做個實驗把 `console.c:307` 改成直接印出 `*plist->valp` ,果然錯誤再度出現。
這裡讀取的錯誤很可能代表這個 `param_list` 裡面有錯誤的值。我們發現在 `console.c` 裡只有 `add_param()` 在對 `param_list` 做更改。
(`init_cmd()` 裡面只給 `param_list = NULL` ,只是初始化這個變數而已)
查看 `add_param()` 的呼叫者
```c=104
add_param("simulation", (int *) &simulation, "Start/Stop simulation mode",
NULL);
add_param("verbose", &verblevel, "Verbosity level", NULL);
add_param("error", &err_limit, "Number of errors until exit", NULL);
add_param("echo", (int *) &echo, "Do/don't echo commands", NULL);
```
`(int *) &echo` 和 `(int *)simulation` 這兩個強轉型很顯眼及奇怪。
查看兩者宣告分別是
```c=
static bool echo = 0;
```
```c=
bool simulation = false;
```
到這裡,問題已經顯現出來。
`bool` 的長度只有一個 byte ,但是他們的指標被強轉成 `int *` ,會一次讀 4 個 bytes ,於是不正常的讀取行為就發生了。
### 修正
先修正 `echo` ,因為這正是錯誤訊息描述的
> 0x5614b90293c1 is located 0 bytes to the right of global variable 'echo' defined in 'console.c:59:13' (0x5614b90293c0) of size 1
先查看一下 `echo` 可以發現,它所有的操作在型態變成 `int` 的情況下都可以運作。

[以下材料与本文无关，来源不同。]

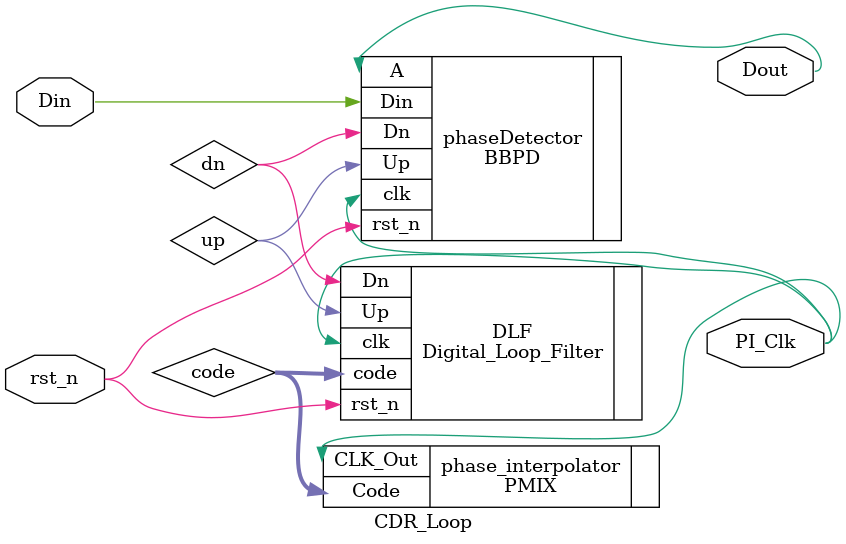
<source format=v>
`timescale 1ns/1fs
module CDR_Loop (
	input rst_n,  // Asynchronous reset active low
	// input clk_0,
	// input clk_90,
	// input clk_180,
	// input clk_270,
	input Din,
	output PI_Clk,
	output Dout
);
// wire PI_clk;
wire up,dn;
wire [10:0] code;
BBPD phaseDetector (
					.Din  (Din),
					.clk  (PI_Clk),
					.rst_n(rst_n),
					.Up   (up),
					.Dn   (dn),
					.A(Dout)
					);
Digital_Loop_Filter DLF(
						.clk  (PI_Clk),
						.rst_n(rst_n),
						.Dn   (dn),
						.Up   (up),
						.code (code)
						);

PMIX phase_interpolator(
						.Code   (code),
						.CLK_Out(PI_Clk)
						);

// PI phase_interpolator(
// 						.rst_n  (rst_n),
// 						.code   (code),
// 						.clk_0  (clk_0),
// 						.clk_90 (clk_90),
// 						.clk_180(clk_180),
// 						.clk_270(clk_270),
// 						.PI_clk (PI_Clk)
// 						);

endmodule 
</source>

所以可以直接把 `echo` 的型態換成 `int` 。
```c=
static int echo = 0;
//...
add_param("echo", &echo, "Do/don't echo commands", NULL);
```
試著再跑一次 Address Sanitizer ,發現下個錯誤確實在 `simulation` 發生。
> 0x5555ef8345e1 is located 0 bytes to the right of global variable 'simulation' defined in 'console.c:21:6' (0x5555ef8345e0)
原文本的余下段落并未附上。